Any seasoned student who enjoys a cheeky beverage from time to time will know that there are few things more annoying in life than last orders. Even more annoying is when the impending last call is drawn that slight bit closer by an aggressive global pandemic.
The George and Dragon is a piece of new writing that doesn’t mind laughing at universal sickness and doesn’t make you feel too bad if you do too. Set in a local pub, the piece takes a look at the lives of The George’s regulars as they drink and dance off death by global virus. Mixing together various different archetypes, writers Michael Comba and Sami Ibrahim have produced a real dirty-pint of a performance. And I mean that in the nicest way possible. Fusing crude farce, tragedy and comedy, the piece journeys through vignettes of the musical, stand-up, silent-movie and Talking Head documentary variety – enough, surely, to go straight to anyone’s head.

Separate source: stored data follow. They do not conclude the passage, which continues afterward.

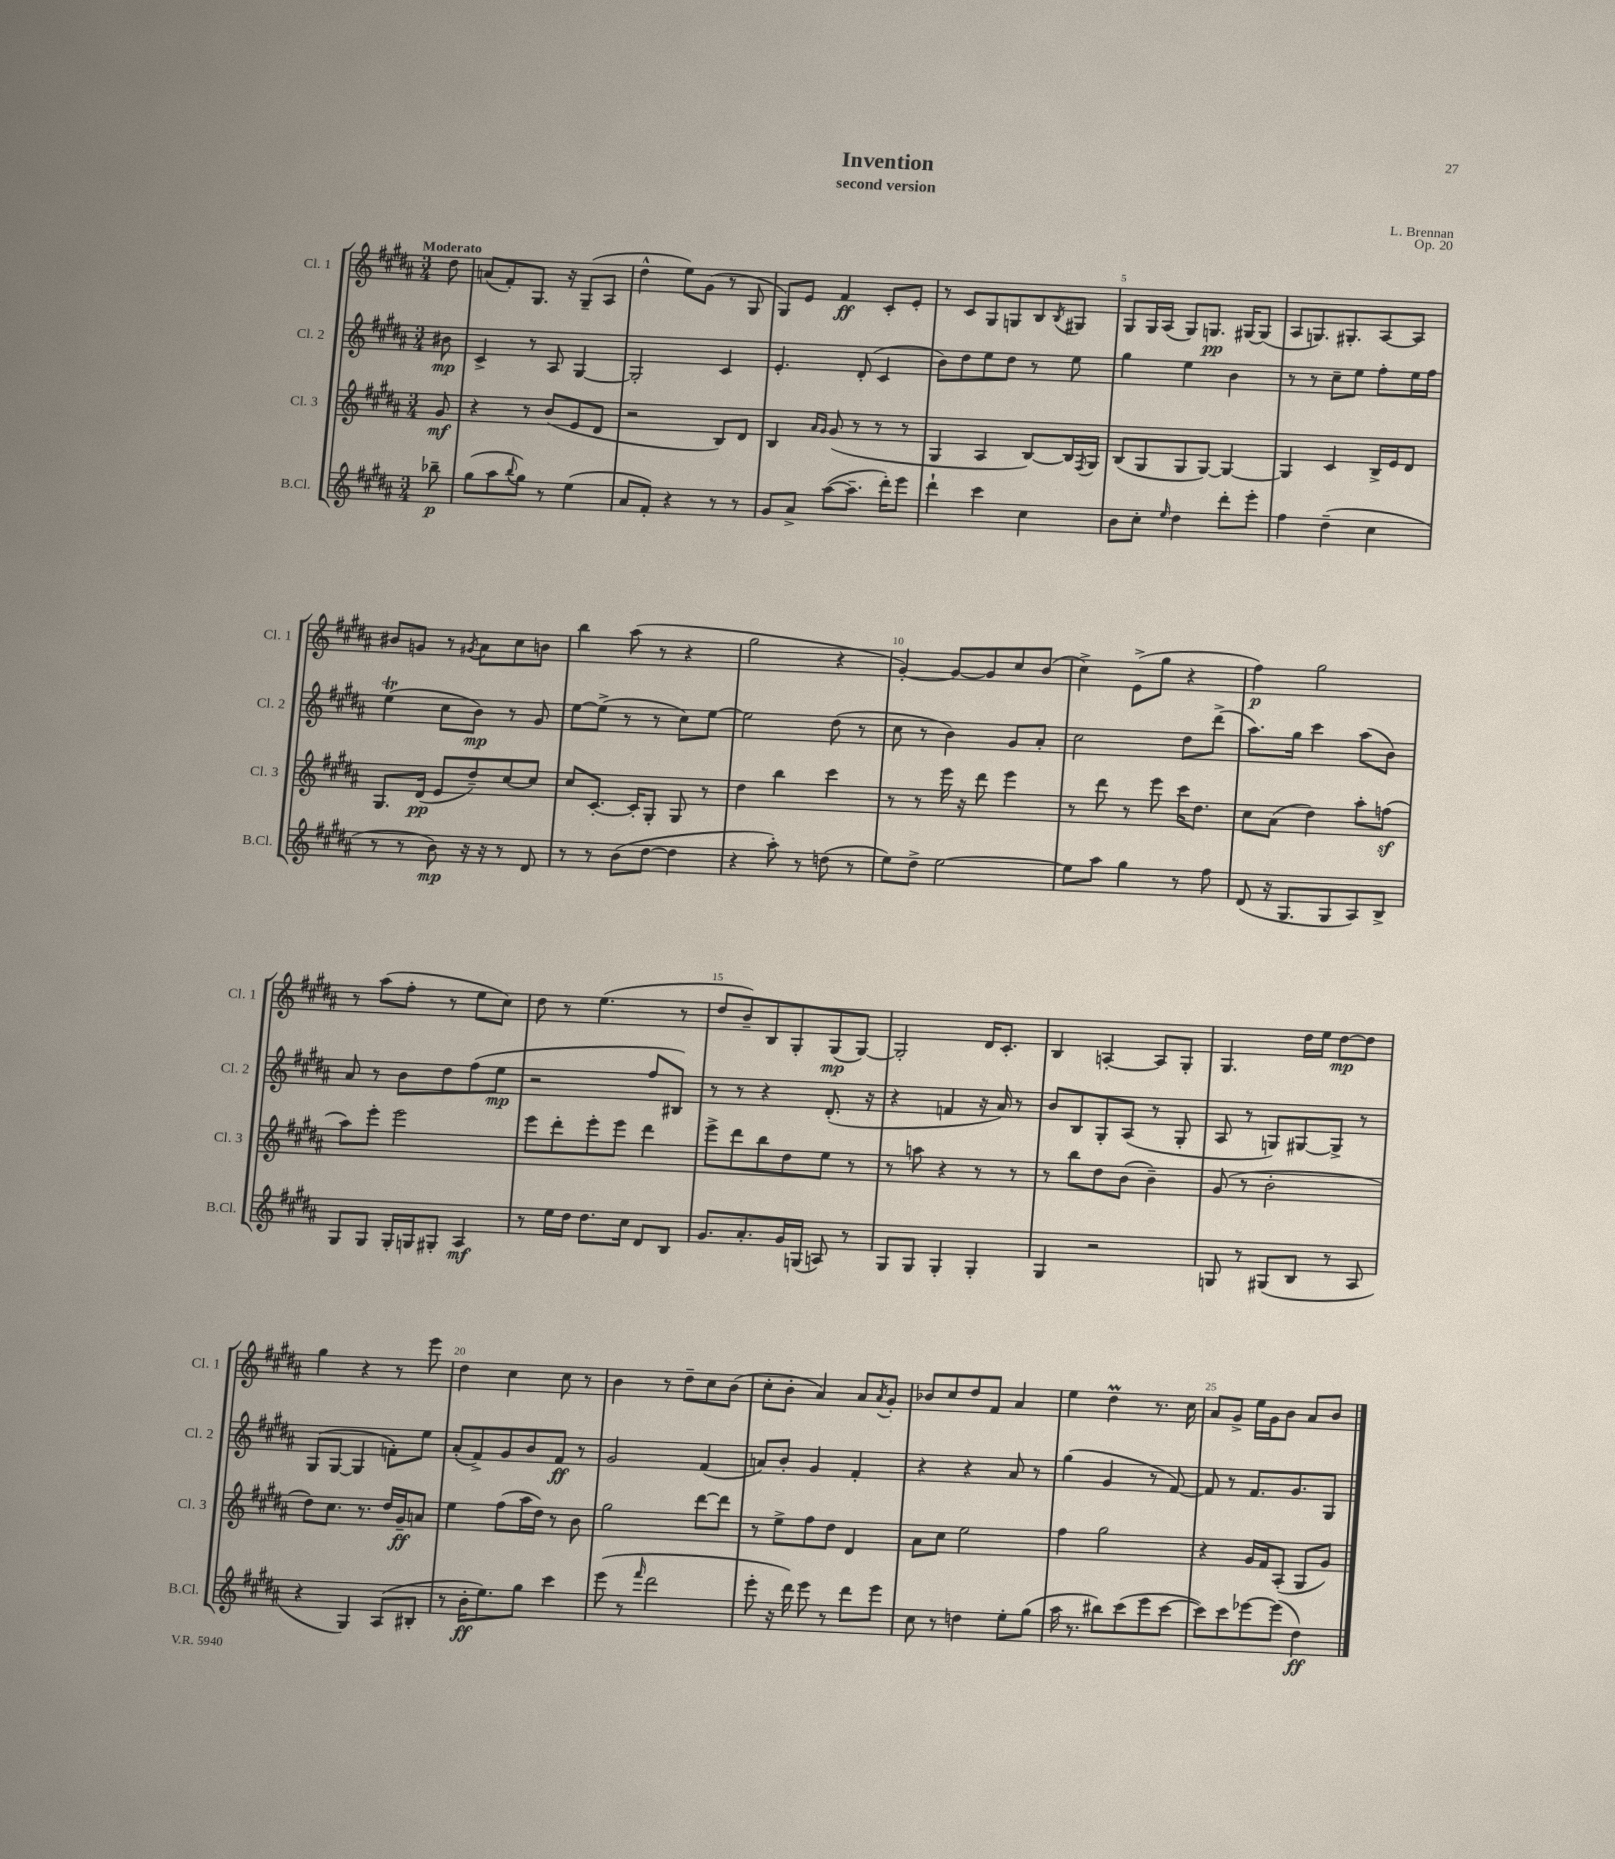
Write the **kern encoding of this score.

**kern	**dynam	**kern	**dynam	**kern	**dynam	**kern	**dynam
*part4	*part4	*part3	*part3	*part2	*part2	*part1	*part1
*staff4	*staff4	*staff3	*staff3	*staff2	*staff2	*staff1	*staff1
*I"B.Cl.	*	*I"Cl. 3	*	*I"Cl. 2	*	*I"Cl. 1	*
*I'B.Cl.	*	*I'Cl. 3	*	*I'Cl. 2	*	*I'Cl. 1	*
*clefG2	*	*clefG2	*	*clefG2	*	*clefG2	*
*k[f#c#g#d#a#]	*	*k[f#c#g#d#a#]	*	*k[f#c#g#d#a#]	*	*k[f#c#g#d#a#]	*
*M3/4	*	*M3/4	*	*M3/4	*	*M3/4	*
=	=	=	=	=	=	=	=
!	!	!	!	!	!	!LO:TX:a:B:t=Moderato	!
8bb-X~\	p	8g#/	mf	8b#X\	mp	8dd#\	.
=1	=1	=1	=1	=1	=1	=1	=1
(8gg#\L	.	4r	.	4c#^/	.	(8an/L	.
8aa#\	.	.	.	.	.	8f#'/)	.
8qqbb/	.	.	.	.	.	.	.
8gg#\J)	.	8r	.	8r	.	8.G#/J	.
8r	.	(8b/L	.	8A#/	.	.	.
.	.	.	.	.	.	16r	.
(4ee\	.	8e/	.	[4G#/	.	(8G#~/L	.
.	.	8d#/J	.	.	.	8A#/J	.
=2	=2	=2	=2	=2	=2	=2	=2
8a#/L	.	2r	.	2G#'/]	.	4dd#^^\	.
8f#'/J)	.	.	.	.	.	.	.
4r	.	.	.	.	.	8ee\L)	.
.	.	.	.	.	.	(8g#\J	.
8r	.	8B/L)	.	4c#/	.	8r	.
8r	.	8d#/J	.	.	.	8G#/	.
=3	=3	=3	=3	=3	=3	=3	=3
8g#/L	.	4B/	.	4.e'/	.	8G#/L)	.
8a#^/J	.	.	.	.	.	8e/J	.
.	.	16qqa#/LL	.	.	.	.	.
.	.	16qqg#/JJ	.	.	.	.	.
([8aa#\L	.	(8g#/	.	.	.	4f#/	ff
8.aa#~\J]	.	8r	.	(8d#'/	.	.	.
.	.	8r	.	4c#/	.	8c#'/L	.
16ddd#'\KL)	.	.	.	.	.	.	.
8eee\J	.	8r	.	.	.	8e'/J	.
=4	=4	=4	=4	=4	=4	=4	=4
4ddd#`\	.	4G#/	.	8b\L)	.	8r	.
.	.	.	.	8dd#\	.	8c#/L	.
4ccc#\	.	4A#/	.	8ee\	.	8G#/	.
.	.	.	.	8dd#\J	.	8Gn/	.
4cc#\	.	[8B/L)	.	8r	.	8B/	.
.	.	.	.	.	.	8qB/	.
.	.	16B/L]	.	8ee\	.	8G#X/J	.
.	.	8qF#/	.	.	.	.	.
.	.	16G#/JJ	.	.	.	.	.
=5	=5	=5	=5	=5	=5	=5	=5
8b\L	.	(8B/L	.	4gg#\	.	8G#/L	.
8cc#'\J	.	8G#/	.	.	.	16G#/L	.
.	.	.	.	.	.	(16A#/JJ	.
16qqee/	.	.	.	.	.	.	.
4dd#\	.	8G#/	.	4ee\	.	8G#/L)	.
.	.	[8G#/J)	.	.	.	8.Gn/J	pp
8ddd#'\L	.	4G#/_	.	4b\	.	.	.
.	.	.	.	.	.	[16G#X/KL	.
8eee'\J	.	.	.	.	.	(8G#/J]	.
=6	=6	=6	=6	=6	=6	=6	=6
4ff#\	.	4G#/]	.	8r	.	8A#/L	.
.	.	.	.	8r	.	8.Gn/)	.
(4dd#~\	.	4c#/	.	8cc#~\L	.	.	.
.	.	.	.	.	.	8.G#X'/	.
.	.	.	.	8ee\J	.	.	.
4cc#\	.	16B^/LL	.	8ff#'\L	.	[8A#/	.
.	.	16e/J	.	.	.	.	.
.	.	8d#/J	.	16ee\L	.	8A#/J]	.
.	.	.	.	16ff#\JJ	.	.	.
!!LO:LB:g=z
=7	=7	=7	=7	=7	=7	=7	=7
8r	.	8.G#/L	.	(4eeT\	.	8b#X/L	.
8r	.	.	.	.	.	8gn/J	.
.	.	(16d#/Jk	pp	.	.	.	.
8b\)	mp	8e/L	.	8cc#\L	.	8r	.
.	.	.	.	.	.	8qg#X/	.
16r	.	8dd#~/)	.	8b\J)	mp	8a#\L	.
16r	.	.	.	.	.	.	.
8r	.	[8cc#/	.	8r	.	8cc#\	.
8d#/	.	8cc#/J]	.	8g#/	.	8bn\J	.
=8	=8	=8	=8	=8	=8	=8	=8
8r	.	8cc#/L	.	[8ee\L	.	4bb\	.
8r	.	[8.c#'/J	.	(8ee^\J]	.	.	.
(8b\L	.	.	.	8r	.	(8aa#\	.
.	.	16c#'/KL]	.	.	.	.	.
[8dd#\J	.	8G#'/J	.	8r	.	8r	.
4dd#\]	.	8G#/	.	8cc#\L)	.	4r	.
.	.	8r	.	[8ee\J	.	.	.
=9	=9	=9	=9	=9	=9	=9	=9
4r	.	4dd#\	.	2ee\]	.	2gg#\	.
8aa#'\)	.	4bb\	.	.	.	.	.
8r	.	.	.	.	.	.	.
(8ddn\	.	4ccc#\	.	(8dd#\	.	4r	.
8r	.	.	.	8r	.	.	.
=10	=10	=10	=10	=10	=10	=10	=10
8ee\L)	.	8r	.	8cc#\	.	[4g#'/)	.
8dd#^\J	.	8r	.	8r	.	.	.
[2ee\	.	16eee\	.	4b\)	.	8g#/L_	.
.	.	16r	.	.	.	.	.
.	.	8ddd#\	.	.	.	8g#/]	.
.	.	4eee\	.	8g#/L	.	8cc#/	.
.	.	.	.	8a#'/J	.	(8b/J	.
=11	=11	=11	=11	=11	=11	=11	=11
8ee\L]	.	8r	.	2cc#\	.	4cc#^\)	.
8aa#\J	.	8ddd#\	.	.	.	.	.
4gg#\	.	8r	.	.	.	(8e^\L	.
.	.	8eee\	.	.	.	8gg#\J	.
8r	.	16ccc#\KL	.	8dd#\L	.	4r	.
.	.	8.dd#\J	.	.	.	.	.
8ff#\	.	.	.	(8ddd#^\J	.	.	.
=12	=12	=12	=12	=12	=12	=12	=12
(8d#/	.	8cc#\L	.	8.aa#\L)	.	4ff#\)	p
16r	.	(8a#\J	.	.	.	.	.
8.G#/L	.	.	.	16gg#\Jk	.	.	.
.	.	4dd#\)	.	4ccc#\	.	2gg#\	.
8G#/	.	.	.	.	.	.	.
8A#/)	.	8aa#'\L	.	(8aa#\L	.	.	.
8B^/J	.	(8ffnz\J	.	8b\J)	.	.	.
!!LO:LB:g=z
=13	=13	=13	=13	=13	=13	=13	=13
8G#/L	.	8aa#\L)	.	8a#/	.	8r	.
8G#/J	.	8eee'\J	.	8r	.	(8aa#\L	.
16G#'/LL	.	2eee\	.	8b\L	.	8ff#'\J	.
16Gn/J	.	.	.	.	.	.	.
8G#X'/J	.	.	.	8dd#\	.	8r	.
4A#/	mf	.	.	(8ff#\	.	8ee\L	.
.	.	.	.	8ee\J	mp	8cc#\J)	.
=14	=14	=14	=14	=14	=14	=14	=14
8r	.	8eee\L	.	2r	.	8dd#\	.
16ee\LL	.	8ddd#'\	.	.	.	8r	.
16dd#\JJ	.	.	.	.	.	.	.
8.dd#\L	.	8eee'\	.	.	.	(4.ee\	.
.	.	8eee\J	.	.	.	.	.
16cc#\Jk	.	.	.	.	.	.	.
8d#/L	.	4ddd#\	.	8ff#/L	.	.	.
8B/J	.	.	.	8B#X/J)	.	8r	.
=15	=15	=15	=15	=15	=15	=15	=15
8.g#/L	.	8eee^\L	.	8r	.	8dd#/L	.
.	.	8ddd#\	.	8r	.	8b~/)	.
8.a#'/	.	.	.	.	.	.	.
.	.	8bb\	.	4r	.	8B/	.
16g#/L	.	8dd#\	.	.	.	8G#'/	.
(16Gn/JJ	.	.	.	.	.	.	.
8An/)	.	8ee\J	.	(8.d#'/	.	(8G#/	mp
8r	.	8r	.	.	.	[8G#/J)	.
.	.	.	.	16r	.	.	.
=16	=16	=16	=16	=16	=16	=16	=16
8G#/L	.	8r	.	4r	.	2G#'/]	.
8G#/J	.	8aan\	.	.	.	.	.
4G#'/	.	4r	.	4fn/	.	.	.
4G#'/	.	8r	.	16r	.	16d#/KL	.
.	.	.	.	16a#/)	.	8.c#'/J	.
.	.	8r	.	8r	.	.	.
=17	=17	=17	=17	=17	=17	=17	=17
4G#/	.	8r	.	8b/L	.	4B/	.
.	.	8bb\L	.	8B/	.	.	.
2r	.	8dd#\	.	8G#'/	.	[4An'/	.
.	.	(8b\J	.	(8A#/J	.	.	.
.	.	4b~\)	.	8r	.	8A/L]	.
.	.	.	.	8G#'/	.	8G#'/J	.
=18	=18	=18	=18	=18	=18	=18	=18
8Gn/	.	(8g#/	.	8A#/	.	4.G#/	.
8r	.	8r	.	8r	.	.	.
(8G#X/L	.	2b'\	.	8Gn/L)	.	.	.
8B/J	.	.	.	[8G#X/	.	16dd#\LL	.
.	.	.	.	.	.	16ee\JJ	.
8r	.	.	.	8G#^/J]	.	[8dd#\L	mp
8A#/	.	.	.	8r	.	8dd#\J]	.
!!LO:LB:g=z
=19	=19	=19	=19	=19	=19	=19	=19
4r	.	8dd#\L)	.	(8G#/L	.	4gg#\	.
.	.	8.cc#\J	.	[8G#/J	.	.	.
4G#/)	.	.	.	4G#/]	.	4r	.
.	.	8.r	.	.	.	.	.
(8A#/L	.	16dd#/LL	.	8fn'\L)	.	8r	.
.	.	16g#~/J	ff	.	.	.	.
8B#X'/J	.	8an/J	.	8ee\J	.	8eee\	.
=20	=20	=20	=20	=20	=20	=20	=20
8r	.	4ee\	.	(8a#'/L	.	4dd#\	.
16b'\KL	ff	.	.	8f#^/)	.	.	.
8.ee\)	.	.	.	.	.	.	.
.	.	(8ff#\L	.	8g#/	.	4cc#\	.
8gg#\J	.	16aa#\L	.	8b/	.	.	.
.	.	16dd#\JJ)	.	.	.	.	.
4ccc#\	.	8r	.	8f#/J	ff	8cc#\	.
.	.	8b\	.	8r	.	8r	.
=21	=21	=21	=21	=21	=21	=21	=21
(8eee\	.	2gg#\	.	2g#/	.	4b\	.
8r	.	.	.	.	.	.	.
16qqfff#/	.	.	.	.	.	.	.
2ddd#\	.	.	.	.	.	8r	.
.	.	.	.	.	.	8dd#~\L	.
.	.	[8ddd#\L	.	(4f#/	.	8cc#\	.
.	.	8ddd#\J]	.	.	.	(8b\J	.
=22	=22	=22	=22	=22	=22	=22	=22
8eee'\	.	8r	.	8an/L)	.	8cc#'\L	.
16r	.	8ee^\L	.	8b'/J	.	8b'\J	.
16ddd#\)	.	.	.	.	.	.	.
8eee\	.	8ff#\	.	4g#/	.	4a#/)	.
8r	.	8dd#\J	.	.	.	.	.
8ddd#\L	.	4d#/	.	4f#'/	.	8a#/L	.
.	.	.	.	.	.	8qa#/	.
8eee\J	.	.	.	.	.	8g#'/J	.
=23	=23	=23	=23	=23	=23	=23	=23
8cc#\	.	8a#\L	.	4r	.	8b-X/L	.
8r	.	8cc#\J	.	.	.	8cc#/	.
4ddn\	.	2ee\	.	4r	.	8dd#/	.
.	.	.	.	.	.	8f#/J	.
8ee'\L	.	.	.	8a#/	.	4a#/	.
(8gg#\J	.	.	.	8r	.	.	.
=24	=24	=24	=24	=24	=24	=24	=24
16aa#\	.	4ff#\	.	(4gg#\	.	4ee\	.
8.r	.	.	.	.	.	.	.
8bb#X\L)	.	2gg#\	.	4g#/	.	4dd#m\	.
(8ccc#\	.	.	.	.	.	.	.
8eee\	.	.	.	8r	.	8.r	.
[8ccc#\J	.	.	.	[8f#/)	.	.	.
.	.	.	.	.	.	16cc#\	.
=25	=25	=25	=25	=25	=25	=25	=25
8ccc#\L])	.	4r	.	8f#/]	.	8a#/L	.
8ccc#\	.	.	.	8r	.	8g#^/J	.
[8eee-X\	.	16g#/LL	.	8.f#/L	.	16ee\LL	.
.	.	16f#/J	.	.	.	16g#\J	.
(8eee-\J]	.	(8A#'/J	.	.	.	8b\J	.
.	.	.	.	8.g#/	.	.	.
4dd#\)	ff	8G#/L	.	.	.	8a#/L	.
.	.	8g#/J)	.	8G#/J	.	8b/J	.
==	==	==	==	==	==	==	==
*-	*-	*-	*-	*-	*-	*-	*-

But it’s bleak, really. The George and Dragon pub, once a thriving social hub, now faces closure because all of its customers are dead. Or dying. Or off somewhere talking about how they’re all going to die. Forced to re-open as a local community centre, the rowdy watering hole ironically takes on a new lease of life. Opening with a classroom scene performed with all the painful dumbing-down of fairy-tale didacticism, it’s from the edge of our stool that we learn to stay away from the “big, nasty, evil germ Jemima”, who kills with a single cough. This is, of course, delivered alongside the slightly less sensitive guideline that any diseased “smug cunt that thinks he can go on living” should be shot point-blank. It’s a promising start to what is likely to shape up to be a real ‘corker’ of a performance (pun fully intended).
The real warmth and camaraderie of the cast will no doubt contribute to the sense of false comfort achieved amidst an inviting pub atmosphere, perfectly suited to the intimate space that is the BT studio. Swept away by outbursts of My Fair Lady, Grease and ‘Purple Rain’, as the musical vignette ensues like a really perky round of karaoke, it’s easy to forget that there’s a rather bloody pandemic going on outside and that what you’re watching is actually quite dystopian.
And this was kind of the intention, according to Ibrahim, who inspired by a love of crappy 1950s sci-fi films – “You know the type with too tight a budget to shoot an actual alien invasion so people just run into the room and tell you about it instead” – wanted to play with this kind of comic, narrative frame. The use of other genres as well has “a vaguely pretentious explanation”, he says, but it’s “mainly just that every good play needs a gimmick.”
Starting out as a pub sketch-show, the writers have instead concocted something with a little more kick. Yet, despite the hilarity of cast performances, particularly from Daisy Buzzoni’s hearty landlady turned stand-up comedienne, the play is not without it’s depth and darkness, and looks to draw upon the absurdity of human experience when faced with the threat of real civil strife. It’s just that the hysteria is often pretty hysterical, too.
The George and Dragon promises “pints and pandemics” at the Burton Taylor Studio during 4th Week.